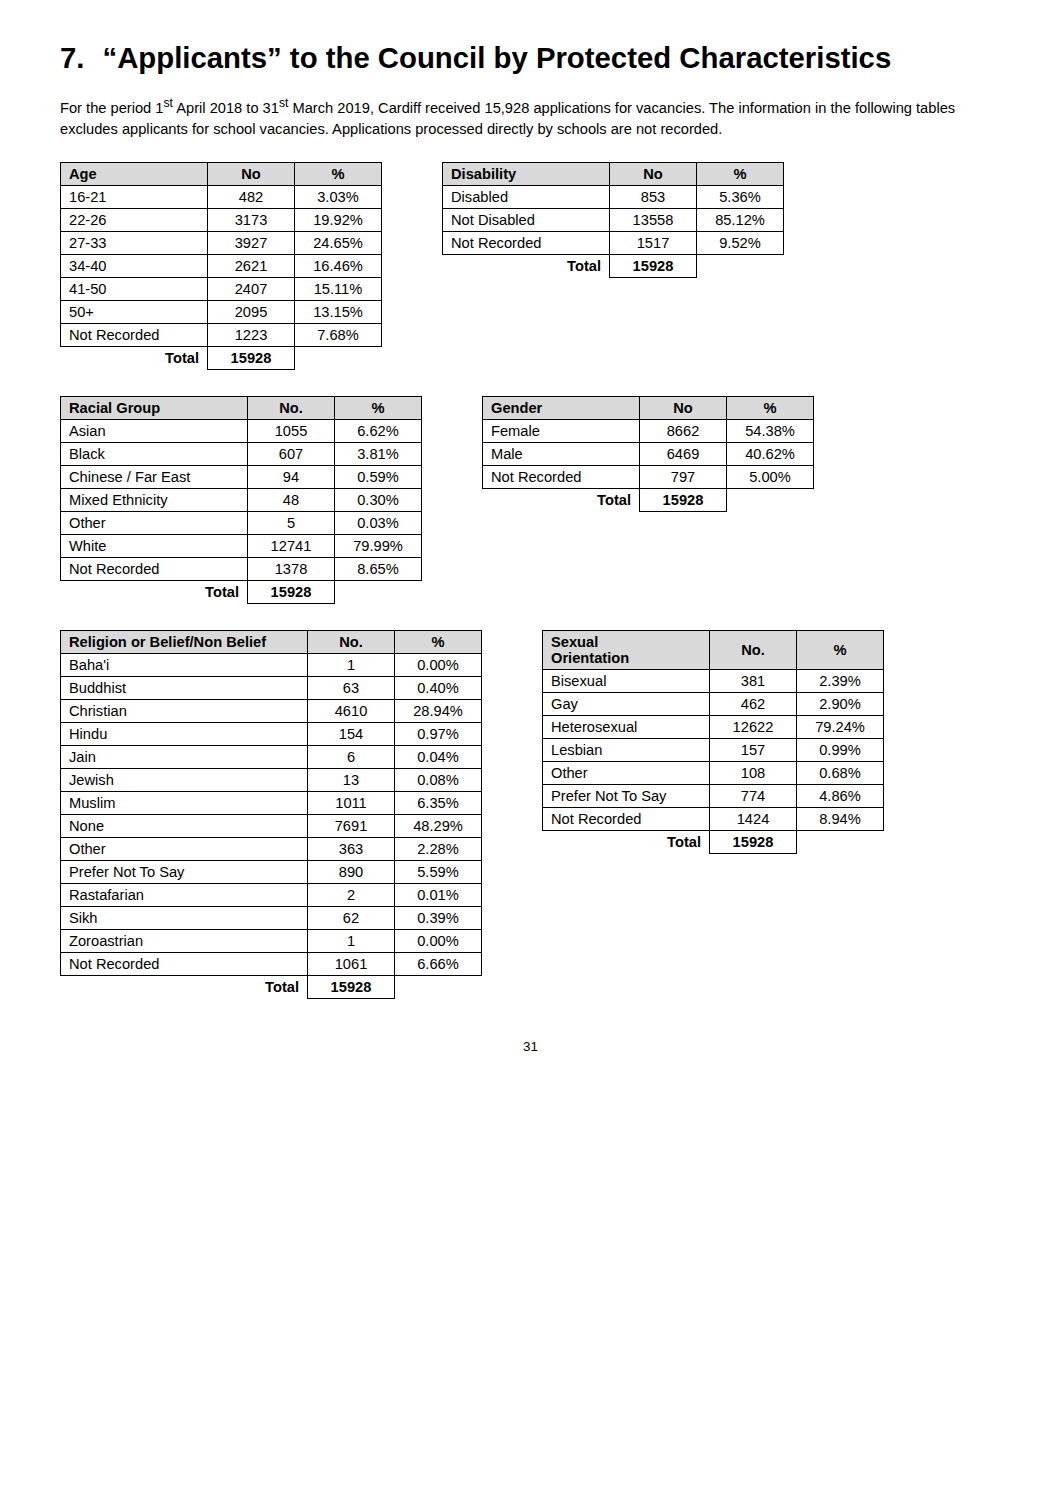7.“Applicants” to the Council by Protected Characteristics
For the period 1st April 2018 to 31st March 2019, Cardiff received 15,928 applications for vacancies. The information in the following tables excludes applicants for school vacancies. Applications processed directly by schools are not recorded.
| Age | No | % |
| --- | --- | --- |
| 16-21 | 482 | 3.03% |
| 22-26 | 3173 | 19.92% |
| 27-33 | 3927 | 24.65% |
| 34-40 | 2621 | 16.46% |
| 41-50 | 2407 | 15.11% |
| 50+ | 2095 | 13.15% |
| Not Recorded | 1223 | 7.68% |
| Total | 15928 | |
| Disability | No | % |
| --- | --- | --- |
| Disabled | 853 | 5.36% |
| Not Disabled | 13558 | 85.12% |
| Not Recorded | 1517 | 9.52% |
| Total | 15928 | |
| Racial Group | No. | % |
| --- | --- | --- |
| Asian | 1055 | 6.62% |
| Black | 607 | 3.81% |
| Chinese / Far East | 94 | 0.59% |
| Mixed Ethnicity | 48 | 0.30% |
| Other | 5 | 0.03% |
| White | 12741 | 79.99% |
| Not Recorded | 1378 | 8.65% |
| Total | 15928 | |
| Gender | No | % |
| --- | --- | --- |
| Female | 8662 | 54.38% |
| Male | 6469 | 40.62% |
| Not Recorded | 797 | 5.00% |
| Total | 15928 | |
| Religion or Belief/Non Belief | No. | % |
| --- | --- | --- |
| Baha'i | 1 | 0.00% |
| Buddhist | 63 | 0.40% |
| Christian | 4610 | 28.94% |
| Hindu | 154 | 0.97% |
| Jain | 6 | 0.04% |
| Jewish | 13 | 0.08% |
| Muslim | 1011 | 6.35% |
| None | 7691 | 48.29% |
| Other | 363 | 2.28% |
| Prefer Not To Say | 890 | 5.59% |
| Rastafarian | 2 | 0.01% |
| Sikh | 62 | 0.39% |
| Zoroastrian | 1 | 0.00% |
| Not Recorded | 1061 | 6.66% |
| Total | 15928 | |
| Sexual Orientation | No. | % |
| --- | --- | --- |
| Bisexual | 381 | 2.39% |
| Gay | 462 | 2.90% |
| Heterosexual | 12622 | 79.24% |
| Lesbian | 157 | 0.99% |
| Other | 108 | 0.68% |
| Prefer Not To Say | 774 | 4.86% |
| Not Recorded | 1424 | 8.94% |
| Total | 15928 | |
31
★ ★ ★ ★
## [TASK TO COMPLETE]
Repeat, character for character, the lines from the one that holds "8662 | 54.38% |" to the final line of the material, inclusive, and no other lines.

## [SOLUTION BELOW]
| Female | 8662 | 54.38% |
| Male | 6469 | 40.62% |
| Not Recorded | 797 | 5.00% |
| Total | 15928 | |
| Religion or Belief/Non Belief | No. | % |
| --- | --- | --- |
| Baha'i | 1 | 0.00% |
| Buddhist | 63 | 0.40% |
| Christian | 4610 | 28.94% |
| Hindu | 154 | 0.97% |
| Jain | 6 | 0.04% |
| Jewish | 13 | 0.08% |
| Muslim | 1011 | 6.35% |
| None | 7691 | 48.29% |
| Other | 363 | 2.28% |
| Prefer Not To Say | 890 | 5.59% |
| Rastafarian | 2 | 0.01% |
| Sikh | 62 | 0.39% |
| Zoroastrian | 1 | 0.00% |
| Not Recorded | 1061 | 6.66% |
| Total | 15928 | |
| Sexual Orientation | No. | % |
| --- | --- | --- |
| Bisexual | 381 | 2.39% |
| Gay | 462 | 2.90% |
| Heterosexual | 12622 | 79.24% |
| Lesbian | 157 | 0.99% |
| Other | 108 | 0.68% |
| Prefer Not To Say | 774 | 4.86% |
| Not Recorded | 1424 | 8.94% |
| Total | 15928 | |
31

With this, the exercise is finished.